#### [Actions to take]
A - Answer these questions about the passage on Robert Livingston:
(i) On what date did Livingston take his seat in Congress?
(ii) Where was the Judge's gunpowder mill built?
(iii) Between which months was the mill out of operation after the explosion?
B - Repeat the part of the passage on Robert Livingston starting with "Livingston took his" and going on through "made that impossible.".

#### [Selected passage]
◇ ◇ ◇
In April 1775 Robert Livingston was chosen to represent Dutchess County in New York City at the Provincial Convention.  The Convention’s main goal that spring was to choose representatives to the new assemblage recently called for in Philadelphia, the Second Continental Congress. Livingston was unanimously chosen to represent New York.

            On April 23, the day that the news of Lexington and Concord arrived in New York City, he wrote to his father in law, John Stevens, of New Jersey; “Some cautious persons w [ill] advise me to decline but I am resolved to stand or fall with my Country.”  Livingston had begun his personal break with Great Britain. He went on to reveal much of his motivation for joining the Revolution in a later line; “My Property is here, I cannot remove it & I will not hold [it] at the will of others.[i] Livingston knew that his fortune and the fortune of his entire family was more than simple money or event he monetary value of the land they owned. It was the status and the perks that owning vast swaths of land could bring. Preserved and used properly the land would provide a much more than comfortable life for Livingstons for many generations. Threatening the land, as the British were doing, threatened Livingston’s future and the futures of untold number of children, grandchildren and their descendants.

            Livingston took his seat in Congress on May 15, 1775. He, like most of the representatives, sought some form of peace with Great Britain that would satisfy both sides, reduce the taxes or at least give the colonies a say in how they were passed and collected ad make the British feel that the colonies were still loyal to the empire. The representatives from New York were instructed by the convention that sent them:

“to concert and determine upon such measures, as shall be judged most effectual for the preservation and re-establishment of American rights and privledges, and for the restoration of harmony between Great Britain and the Colonies”[ii]

 They were looking for a return to normal relations before more violence made that impossible.

            However much Robert R. Livingston and the other representatives to the Continental Congress desired a peaceful resolution to the crisis, most of them still recognized the need to prepare for war. Livingston was acting as an agent for his father’s gunpowder mill. Despite all his work to prevent a civil war the Judge had begun to prepare for that eventuality before much of the rest of the colony. In early 1775 the Judge had recognized that gunpowder would be in short supply in the colonies if importation were cut off.  He began construction of a mill six miles south of Clermont, on the Saw Mill Creek.  The mill would become fully operational in the summer of 1775. Even before it began production the Livingston’s felt it was threatened by loyalists. Margaret reported to her son on June 27, 1775 that the Judge planned to request a guard for the mill.[iii]

It was in the summer of 1775 that the Judge resigned from the bench, which was symbolic of his personal break with Great Britain. The recently returned Governor Tryon petulantly suspended him from the bench at the same time, after having asserted the Judge would never resign his position over the troubles.[iv]  

            Robert’s job was to secure salt peter, the one ingredient that was not readily available on Livingston land near the mill.  As salt peter arrived in Philadelphia Robert worked to ensure that some would be sent to the mill near Clermont. When an accident at the mill led to an explosion which took it out of operation between December 1775 and February 1776, Robert’s associates in Congress kept him appraised of the salt peter arriving in the city and expressed their hopes that the mill would soon be operational again.[v]

Robert’s younger brother John and his mother had the mill restored and throughout the war it produced thousands of pounds of gun powder for the American cause.[vi]  John went on to open a second mill further south in Dutchess County. On August 30, 1776 General William Heath reported to George Washington that “about 4Tons and a half of gunpowder” had arrived at Kingsbridge from the Livingston Mill. John continued to be a major supplier of gunpowder to the army for the duration of the war.[vii]

            In June of 1775 Congress voted to produce a series of documents that would explain the reasons for the rebellion to the people of the British Empire and the various branches of British government and ideally perhaps even put an end to further fighting. At this point in the war the only major actions had been Lexington and Concord and the capture of Fort Ticonderoga.  Many of the representatives hoped that there was still time to put out the fire that had started in Massachusetts.
◇ ◇ ◇
(Extracted data entries)
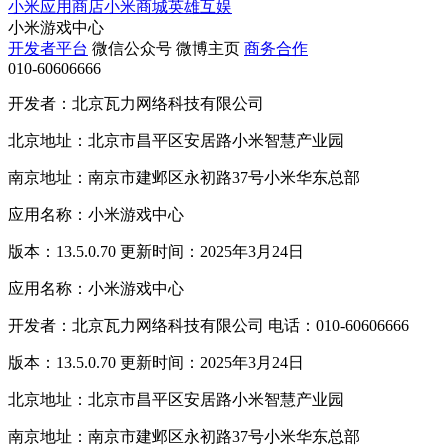
小米应用商店
小米商城
英雄互娱
小米游戏中心
开发者平台
微信公众号
微博主页
商务合作
010-60606666
开发者：北京瓦力网络科技有限公司
北京地址：北京市昌平区安居路小米智慧产业园
南京地址：南京市建邺区永初路37号小米华东总部
应用名称：小米游戏中心
版本：13.5.0.70 更新时间：2025年3月24日
应用名称：小米游戏中心
开发者：北京瓦力网络科技有限公司 电话：010-60606666
版本：13.5.0.70 更新时间：2025年3月24日
北京地址：北京市昌平区安居路小米智慧产业园
南京地址：南京市建邺区永初路37号小米华东总部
◇ ◇ ◇
#### [List of solutions]
A -
(i) May 15, 1775
(ii) Six miles south of Clermont, on the Saw Mill Creek
(iii) Between December 1775 and February 1776

B -
Livingston took his seat in Congress on May 15, 1775. He, like most of the representatives, sought some form of peace with Great Britain that would satisfy both sides, reduce the taxes or at least give the colonies a say in how they were passed and collected ad make the British feel that the colonies were still loyal to the empire. The representatives from New York were instructed by the convention that sent them:

“to concert and determine upon such measures, as shall be judged most effectual for the preservation and re-establishment of American rights and privledges, and for the restoration of harmony between Great Britain and the Colonies”[ii]

 They were looking for a return to normal relations before more violence made that impossible.